#### Показанный текст
Это противостояние не могло не отразиться на изменении акцентов в проповедях духовных учителей народа. В мир почти одновременно были посланы преподобный Серафим Саровский, Оптинские старцы, митрополит Филарет Московский, святители-подвижники Игнатий Брянчанинов и Феофан Затворник, святой праведный Иоанн Кронштадтский, старцы Глинской пустыни, схиархимандрит Гавриил, старец Седмиезерной и Спасо-Елеазаровской пустыни.

Если в прежние века достаточно глубокое внутреннее концептуальное единство народа позволяло основные акценты ставить на защите веры православной от нашествия иноплеменников, то в XIX-XX вв. духоносные светила вынуждены были напомнить о цели христианской жизни — стяжании Духа Святого. В проповедях, ответах на вопросы интенсивно ставится вопрос о признаках души здоровой и больной.

По-своему ставит эти вопросы в письме к Елисавете Феодоровне старец Гавриил, размышляя о том, переменилась ли ныне земля в небеса: «…не сама ли земля… небо тому, который здесь в страдании радуется, под огнем смеется (это факт), под сечением играет дух его (и это факт) и вся побеждает за возлюбившего ны…

Да, правда, что мы живем теперь на небесах, так сказать, надеждою (ср. Рим. 8, 24-25), которая и велика и так крепка, что от разжжения ее да от рождаемого ею неограниченного терпения и самую землю и все земное не чувствует человек, что все это есть»[624].

Старец говорит здесь Елисавете Феодоровне о той главной задаче, которую ставили перед людьми духовные учители — о сознательной защите христианского содержания земного бытия. Душа здоровая видится старцу как союз Бога с человеком, союз, которому радуются Ангелы. Именно в такой, живой душе обитает Бог: «отселе узресте небо отверстым» (Ин. 1,51).

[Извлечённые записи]
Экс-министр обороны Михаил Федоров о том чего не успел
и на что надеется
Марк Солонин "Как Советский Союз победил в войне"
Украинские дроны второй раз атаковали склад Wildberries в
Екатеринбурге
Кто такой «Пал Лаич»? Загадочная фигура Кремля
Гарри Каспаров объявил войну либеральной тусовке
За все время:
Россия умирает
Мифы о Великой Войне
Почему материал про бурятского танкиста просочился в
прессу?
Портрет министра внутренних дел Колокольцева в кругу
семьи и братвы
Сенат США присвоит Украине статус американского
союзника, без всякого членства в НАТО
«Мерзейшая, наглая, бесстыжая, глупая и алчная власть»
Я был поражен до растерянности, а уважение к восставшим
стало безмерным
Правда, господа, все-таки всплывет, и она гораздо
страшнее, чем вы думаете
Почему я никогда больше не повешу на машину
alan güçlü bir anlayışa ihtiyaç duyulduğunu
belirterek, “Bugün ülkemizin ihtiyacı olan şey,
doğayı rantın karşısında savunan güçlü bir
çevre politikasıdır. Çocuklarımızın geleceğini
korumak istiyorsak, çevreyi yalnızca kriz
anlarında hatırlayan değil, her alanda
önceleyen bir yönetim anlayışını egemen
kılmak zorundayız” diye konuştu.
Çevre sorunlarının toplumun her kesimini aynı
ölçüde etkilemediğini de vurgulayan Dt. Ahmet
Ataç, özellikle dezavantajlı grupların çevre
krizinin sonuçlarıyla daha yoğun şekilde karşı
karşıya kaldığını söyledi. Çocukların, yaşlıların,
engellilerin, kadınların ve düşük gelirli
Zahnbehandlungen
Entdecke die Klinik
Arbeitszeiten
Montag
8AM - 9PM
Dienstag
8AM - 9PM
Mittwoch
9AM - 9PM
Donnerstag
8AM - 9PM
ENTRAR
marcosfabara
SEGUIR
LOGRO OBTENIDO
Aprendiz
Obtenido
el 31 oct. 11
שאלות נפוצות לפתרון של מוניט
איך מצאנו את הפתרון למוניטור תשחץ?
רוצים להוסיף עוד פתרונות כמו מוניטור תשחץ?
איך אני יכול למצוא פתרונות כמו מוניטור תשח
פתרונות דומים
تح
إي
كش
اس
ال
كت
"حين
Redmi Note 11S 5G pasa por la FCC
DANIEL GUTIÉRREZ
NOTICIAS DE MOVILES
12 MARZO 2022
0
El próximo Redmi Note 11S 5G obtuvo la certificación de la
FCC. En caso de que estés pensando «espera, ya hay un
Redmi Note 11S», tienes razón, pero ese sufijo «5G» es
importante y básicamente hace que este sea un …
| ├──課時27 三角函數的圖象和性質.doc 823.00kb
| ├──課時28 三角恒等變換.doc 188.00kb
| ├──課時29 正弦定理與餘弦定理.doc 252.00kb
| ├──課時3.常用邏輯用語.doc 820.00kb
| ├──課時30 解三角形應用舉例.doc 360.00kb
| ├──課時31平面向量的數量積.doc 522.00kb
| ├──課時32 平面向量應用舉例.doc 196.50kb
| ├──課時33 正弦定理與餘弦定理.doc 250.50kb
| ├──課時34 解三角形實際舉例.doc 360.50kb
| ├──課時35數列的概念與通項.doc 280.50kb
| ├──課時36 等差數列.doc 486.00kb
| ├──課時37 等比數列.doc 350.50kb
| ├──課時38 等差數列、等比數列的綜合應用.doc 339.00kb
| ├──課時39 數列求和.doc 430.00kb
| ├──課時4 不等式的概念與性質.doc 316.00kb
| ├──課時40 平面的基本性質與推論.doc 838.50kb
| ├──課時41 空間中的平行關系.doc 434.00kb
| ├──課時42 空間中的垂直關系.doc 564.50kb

#### Список заданий
1/ Назовите всех, кого текст о духовных учителях называет по имени в перечне посланных в мир почти одновременно.
2/ Перепишите слово в слово строки записей, начиная с самой первой и заканчивая строкой, где стоит «Загадочная фигура Кремля», включая её.

#### Ответы к упражнению
1/ Серафим Саровский, митрополит Филарет Московский, Игнатий Брянчанинов, Феофан Затворник, Иоанн Кронштадтский, схиархимандрит Гавриил.

2/
Экс-министр обороны Михаил Федоров о том чего не успел
и на что надеется
Марк Солонин "Как Советский Союз победил в войне"
Украинские дроны второй раз атаковали склад Wildberries в
Екатеринбурге
Кто такой «Пал Лаич»? Загадочная фигура Кремля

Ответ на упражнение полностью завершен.